Posted by: Jack Shea | June 12, 2008 at 08:08 PM
Could someone help me with a book reference...I really want to make sure I'm calculating these numbers correctly from the get go and I can't figure out this discrepancy in the book.
If you look at Garmin's numbers on page 108 (specifically the EPS growth rates for the 5yr-26% and 1yr-27%) you'll notice they differ from what Phil lists as MSN's EPS growth rate for the same periods on page 100. The rates, as noted by MSN for the same periods are 5yr-19.92% and 1yr-33.7%. Now, if you use Phil's online calculators you get even different numbers: 5yr-24.18% and 1yr-15.24%. (I used Phil's Garmin numbers on pg. 96.)

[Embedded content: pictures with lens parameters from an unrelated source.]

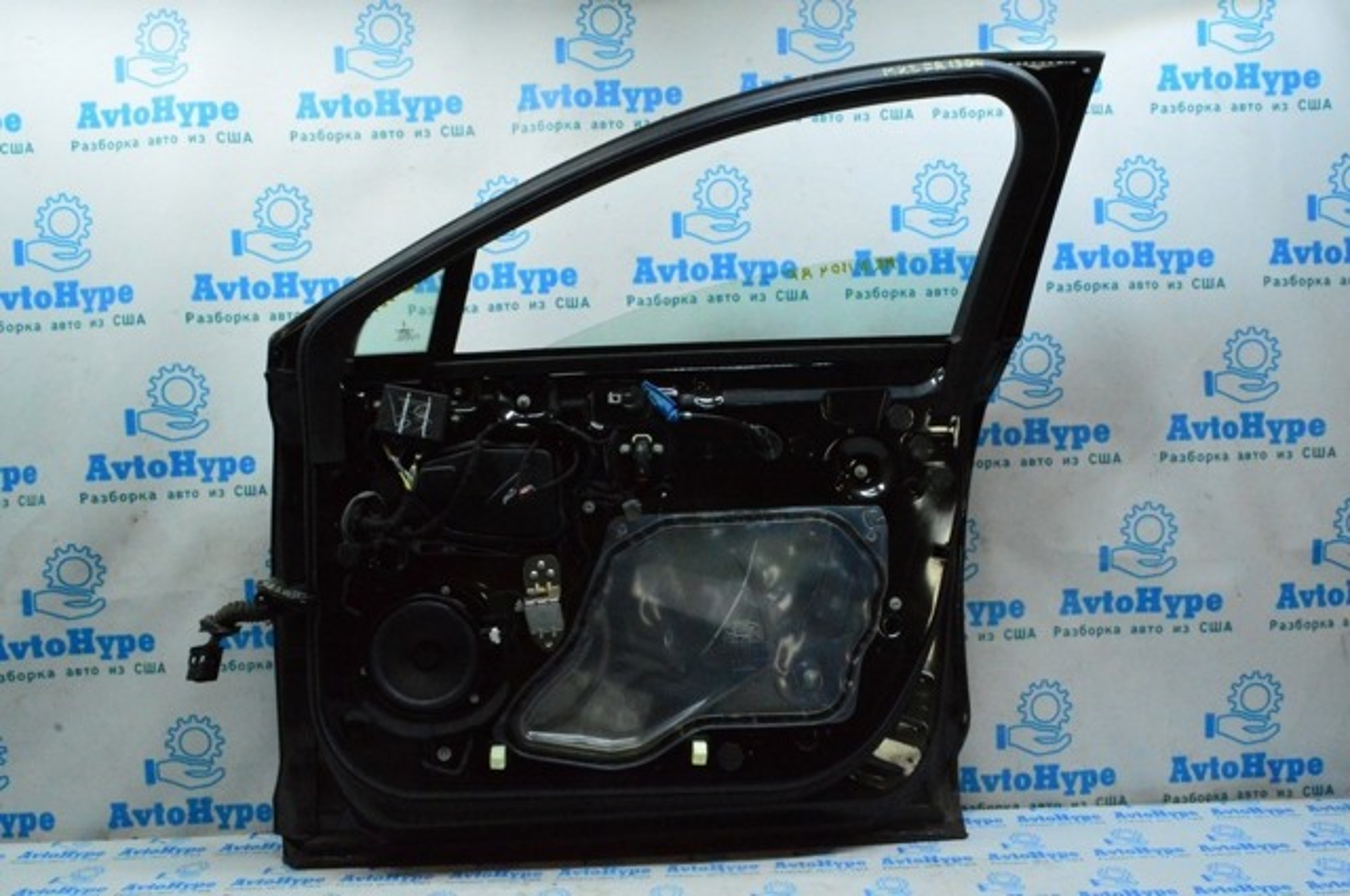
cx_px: 675
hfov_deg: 67.4
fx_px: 1011
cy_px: 448
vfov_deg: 47.8
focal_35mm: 27
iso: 6400
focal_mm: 18
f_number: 22
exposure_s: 1/40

Can anyone explain this discrepancy? This is driving me absolutely nuts. I figured I must be overlooking something.
Thanks,
Troy
Posted by: Troy Stanley | July 01, 2008 at 12:57 PM
Troy,
The numbers Phil uses in the book for most of his calculations come from Investools, so they may differ from the numbers cited by MSN, due to the fact that MSN uses BVPS instead of equity, and MSN also calculates Cash Flow and ROIC differently. There should be a note about that in the book (in the paperback; if you have the hardcover edition the note may not have been inserted yet).
Posted by: Phil's Team | July 08, 2008 at 05:42 AM
Thanks for the reply, but how are we really suppose to know which numbers to rely on when we invest our money? It isn't like the numbers differ by 1-3 percentage points - they differ drastically. Any helpful hints on what numbers to rely on when we are looking for results above 10% growth rates?
Thanks,
Troy
Posted by: Troy | July 12, 2008 at 02:56 PM
On p. 157 of the paperback book, when filling in the table at the bottom in the "Historical (equity) growth rate" column, which of the Equity Growth Rates (from the previously-calculated Big 5) are we supposed to use? 10yr? 5yr? 1yr? Some average of the above? This is not explained anywhere (e.g., p. 150, p. 163).
I know we're supposed to compare this with the "analysts" estimate (which we can get from MSN). That number appears in the second column of the table. But the explanation of which growth number to bring forward into the third column was not clear in the book.
Thanks!
Posted by: Jim A. | July 13, 2008 at 09:49 PM
Troy,
If you don't have Investools, calculate the growth rates manually either using Excel or Phil's calculators. Don't necessarily trust any growth rates cited on MSN.
Posted by: Carol | July 14, 2008 at 08:49 AM
I don't know how i havent figured this out through HS or anything but HOW the heck do you calculate the percentage increase from a number 0 or lesser?
I'm trying to calculate FCF for SanDisk so for example:
FCF06-FCF05/FCF05 - This is correct right?
So 421-346/346 = 21.67% increase
Here's where i'm lost
58.3-(-45)<- neg. CF/(-45) = A negative absurd #.
How do i calculate FCF rate of change from a negative # or 0 to a positive number?